Yes, I’ll admit I’ve riding the Instant Pot bandwagon for years. I’m usually one of those that avoids participating in popular trends, or at least I wait until the hype as died down. But there was something about the Instant Pot that really appealed to me, and as soon as mine arrive on my door step I can confidently say that I use it at least three times a week and I absolutely adore it.
Here are my top reasons why I love the Instant Pot. Plus, I’ve tossed in a couple of the limitations that it has, as it’s definitely not a perfect appliance.
I’m typically a from-scratch (or pretty close to) cook, and I’ve discovered the Instant Pot (IP) has freed up a HUGE amount of cooking time for me in the kitchen. This has allowed me to spend more time with my husband and kids, and yet I’m still able to put a fantastic meal on the table.
My favorite ways to use my Instant Pot
Risotto doesn’t require me standing over the stove for an hour constantly stirring the arborio rice while I slooowly add broth a cup at a time. While a parmesan mushroom risotto is cooking in the IP, I usually roast some shrimp to add on top. Bonus: my toddler loves risotto.
If I forget to defrost ground beef for dinner (which happens more often than not), I can still cook it from frozen in the IP and have taco meat ready to eat in under 30 minutes without standing over the stove browning the meat.
Place trivit at bottom of Instant Pot. Add 1 cup of water. Place frozen ground beef onto trivet. Manual setting (High pressure) for 25 minutes with a quick pressure release. Remove lid and carefully take out trivit. Break up the ground beef in the pot and switch to Saute setting to finish off browning any meat that may not have fully cooked. While on sauting, add any taco seasoning/ingredients and cook for about 5 minutes to allow some of the excess liquid to evaporate. Turn off saute setting once ready to serve.
In Minnesota, we love wild rice, and the IP cooks it perfectly without need to watch it on the stove. I haven’t had boiled-over rice water stuck to my glass stove cooktop in over a year. Can I get a hallelujah?!?!

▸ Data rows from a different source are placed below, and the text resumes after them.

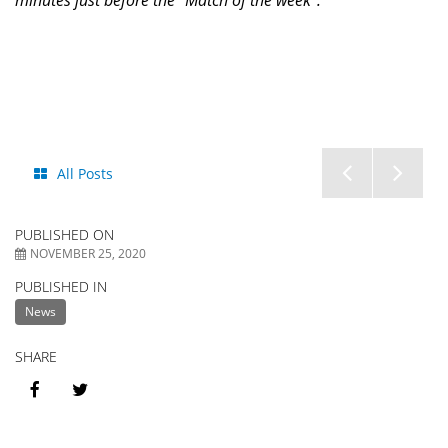
minutes just before the “Match of the week”.
SOMW
Liv
All Posts
Film
Pro
PUBLISHED ON
Produc
mit
NOVEMBER 25, 2020
PUBLISHED IN
HY
News
|
SHARE
Liv
Pro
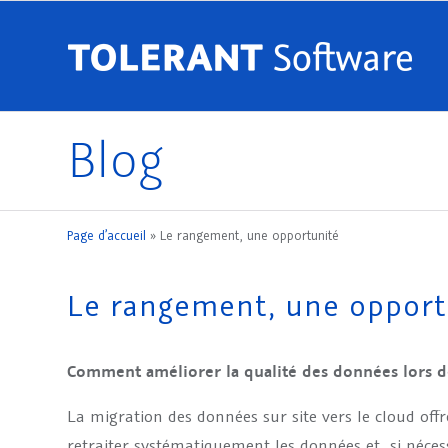
Blog
Page d’accueil
»
Le rangement, une opportunité
Le rangement, une opport
Comment améliorer la qualité des données lors de
La migration des données sur site vers le cloud offre
retraiter systématiquement les données et, si nécess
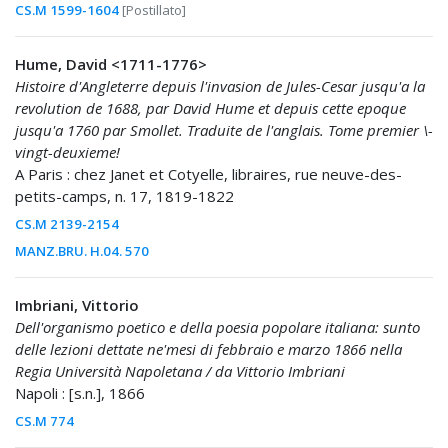
CS.M 1599-1604
[Postillato]
Hume, David <1711-1776>
Histoire d'Angleterre depuis l'invasion de Jules-Cesar jusqu'a la
revolution de 1688, par David Hume et depuis cette epoque
jusqu'a 1760 par Smollet. Traduite de l'anglais. Tome premier \-
vingt-deuxieme!
A Paris : chez Janet et Cotyelle, libraires, rue neuve-des-
petits-camps, n. 17, 1819-1822
CS.M 2139-2154
MANZ.BRU. H.04. 570
Imbriani, Vittorio
Dell'organismo poetico e della poesia popolare italiana: sunto
delle lezioni dettate ne'mesi di febbraio e marzo 1866 nella
Regia Università Napoletana / da Vittorio Imbriani
Napoli : [s.n.], 1866
CS.M 774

I cooked a 5 lb brisket in the IP in less than two hours, and it was cut-with-a-fork tender!
Soups and stews are excellent to make in the IP. I had great success with ham & split-pea soup using my homemade ham stock.

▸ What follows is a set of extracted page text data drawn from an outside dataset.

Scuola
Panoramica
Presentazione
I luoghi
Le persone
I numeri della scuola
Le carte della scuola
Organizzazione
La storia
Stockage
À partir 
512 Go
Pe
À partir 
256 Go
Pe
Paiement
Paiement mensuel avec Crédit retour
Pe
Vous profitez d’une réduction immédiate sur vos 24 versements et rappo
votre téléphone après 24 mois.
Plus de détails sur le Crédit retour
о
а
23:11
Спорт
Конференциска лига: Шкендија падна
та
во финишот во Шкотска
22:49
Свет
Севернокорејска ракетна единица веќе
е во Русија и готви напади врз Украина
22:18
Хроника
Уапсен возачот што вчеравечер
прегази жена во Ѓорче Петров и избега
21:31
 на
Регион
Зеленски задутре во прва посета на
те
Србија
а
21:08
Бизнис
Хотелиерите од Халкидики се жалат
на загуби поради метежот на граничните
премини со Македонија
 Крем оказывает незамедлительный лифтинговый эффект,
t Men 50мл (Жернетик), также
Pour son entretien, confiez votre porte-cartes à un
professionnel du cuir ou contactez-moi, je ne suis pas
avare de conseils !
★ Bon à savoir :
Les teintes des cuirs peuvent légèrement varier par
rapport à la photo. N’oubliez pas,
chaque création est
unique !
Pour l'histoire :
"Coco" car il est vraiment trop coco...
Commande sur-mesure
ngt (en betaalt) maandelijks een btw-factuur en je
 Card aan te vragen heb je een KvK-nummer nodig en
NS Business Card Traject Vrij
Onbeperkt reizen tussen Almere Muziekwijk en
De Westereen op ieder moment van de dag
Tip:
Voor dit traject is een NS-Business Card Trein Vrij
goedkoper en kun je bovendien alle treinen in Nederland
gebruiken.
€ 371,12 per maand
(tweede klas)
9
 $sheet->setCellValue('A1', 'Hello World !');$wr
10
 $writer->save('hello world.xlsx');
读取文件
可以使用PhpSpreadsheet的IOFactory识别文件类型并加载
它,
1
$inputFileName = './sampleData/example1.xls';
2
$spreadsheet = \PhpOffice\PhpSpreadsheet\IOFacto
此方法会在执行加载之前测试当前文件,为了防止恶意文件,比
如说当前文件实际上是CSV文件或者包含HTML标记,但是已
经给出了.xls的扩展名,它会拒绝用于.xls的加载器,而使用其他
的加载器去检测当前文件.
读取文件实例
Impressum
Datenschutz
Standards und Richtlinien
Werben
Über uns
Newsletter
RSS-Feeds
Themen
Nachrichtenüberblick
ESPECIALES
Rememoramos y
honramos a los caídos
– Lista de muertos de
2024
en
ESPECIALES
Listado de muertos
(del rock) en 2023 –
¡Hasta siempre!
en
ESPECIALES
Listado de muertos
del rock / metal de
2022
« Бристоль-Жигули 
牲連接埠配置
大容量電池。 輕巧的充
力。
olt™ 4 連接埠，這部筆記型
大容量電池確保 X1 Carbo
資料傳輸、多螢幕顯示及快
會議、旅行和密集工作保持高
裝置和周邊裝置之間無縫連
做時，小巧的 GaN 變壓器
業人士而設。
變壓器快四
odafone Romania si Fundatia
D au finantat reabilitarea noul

Making beef/chicken/turkey stock is super easy and cook time is cut in half (at least) compared to making it on the stove.
While I haven’t done hard-boiled eggs in the IP, I’m told they turn out perfect and easy to peel.
Instant Pot Cold-Start Homemade Full-Fat Yogurt
Note: This recipe requires the Yogurt button on your Instant Pot. Not all models have this.
1/2 gallon (1.5 L) Fairlife whole milk
1 can (14 oz) sweetened condensed milk
2 tablespoons plain yogurt
Add all three ingredients to Instant Pot. Whisk together well. Place cover on Instant Pot and press Yogurt button to a minimum of 8:00 hours. The longer the time, the more tart the yogurt.
After 8:00 hours (or whatever time you set) has been reached. Transfer the IP bowl with yogurt to the fridge (do not stir the yogurt) and chill for minimum of 8 hours, or overnight. This can be made without the sweetened condensed milk if you’d like it unsweetened.
Makes about 8 (6 oz) servings. Estimated nutrition per serving: 300 calories, 11 g fat, 33 g carbs, 33 g sugar, 16 g protein, 153 mg sodium.
Limitations of the Instant Pot:
There can be a learning curve, and it’s still an appliance that does require some cooking skills and knowledge.
You’ll never get crispy meat. You’d need to transfer meat to the oven to get a crispy crust on it, and that would eliminate the convenience factor of the appliance.
Vegetables. Softer vegetables can easily turn to mush so you need to be careful with them, or use a different cooking method. Root vegetables probably work the best in the IP. I’ve also done corn-on-the-cob in the IP with great success.
It’s not a small appliance by any means, and does take up some significant counter/storage space.